==== Tekst do analizy

DAWNE GWIAZDY GIEKSY: Kazimierz Węgrzyn

09.05.2016 16:13

Autor: Anna Brzęczek

Słynny komentator, piłkarski ekspert, a niegdyś czołowy obrońca GieKSy. Przeczytajcie jak Kazimierz Węgrzyn wspomina GKS Katowice.

Jak zaczęła się pana przygoda z piłką?

- Człowiek grał w piłkę, bo to lubił. W późniejszym czasie przychodziło do głowy, żeby zająć się tym na poważnie. Ale chyba każdy młody chłopak chciał kiedyś zostać Zbigniewem Bońkiem, Kazimierzem Deyną, czy Grzegorzem Lato.

Zaczynał pan w Ładzie Biłgoraj, a po dwóch latach grał pan już w Hutniku Kraków. Jak pan tego dokonał?

- To nie było takie proste, jednak byłem zdeterminowany, żeby jak najszybciej zmienić klub. Dałem sobie czas i powiedziałem, że jak do 19 czy 20 lat, nie wyjadę to później już będzie ciężko. W wieku 18 lat udało mi się wyjechać do Motoru Lubin, a po roku czasu przeniosłem się już do Hutnika Kraków.

Kolejnym klubem była już GieKSa. Jak dostał się pan na Bukową?

========
==== Dane wejściowe

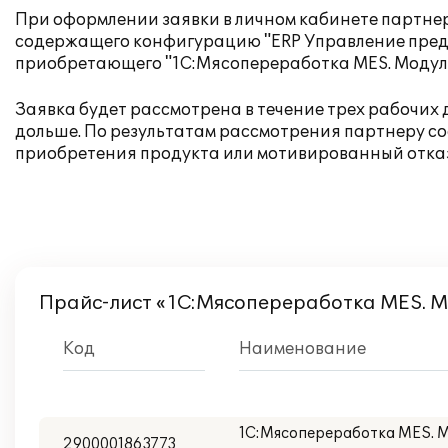
При оформлении заявки в личном кабинете партне
содержащего конфигурацию "ERP Управление предп
приобретающего "1С:Мясопереработка MES. Модуль
Заявка будет рассмотрена в течение трех рабочих 
дольше. По результатам рассмотрения партнеру с
приобретения продукта или мотивированный отказ
Прайс-лист «1С:Мясопереработка MES. М
Код
Наименование
1С:Мясопереработка MES. Мо
2900001863773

========

**Zadanie 1:**
Odpowiedz na podstawie wywiadu z Kazimierzem Węgrzynem:
(a) W jakim klubie Kazimierz Węgrzyn zaczynał karierę?
(b) Do którego klubu wyjechał w wieku 18 lat?
(c) Kto jest autorem tekstu?
**Zadanie 2:** Przepisz wiernie wszystko z listingu od samego początku aż do wiersza zawierającego „приобретения продукта или”, włącznie z tym wierszem. Pomiń obrazy.
Tekst i listing pochodzą z odrębnych źródeł.

**Oczekiwany wynik 1:**
(a) W Ładzie Biłgoraj.
(b) Do Motoru Lubin.
(c) Anna Brzęczek.

**Oczekiwany wynik 2:**
При оформлении заявки в личном кабинете партне
содержащего конфигурацию "ERP Управление предп
приобретающего "1С:Мясопереработка MES. Модуль
Заявка будет рассмотрена в течение трех рабочих 
дольше. По результатам рассмотрения партнеру с
приобретения продукта или мотивированный отказ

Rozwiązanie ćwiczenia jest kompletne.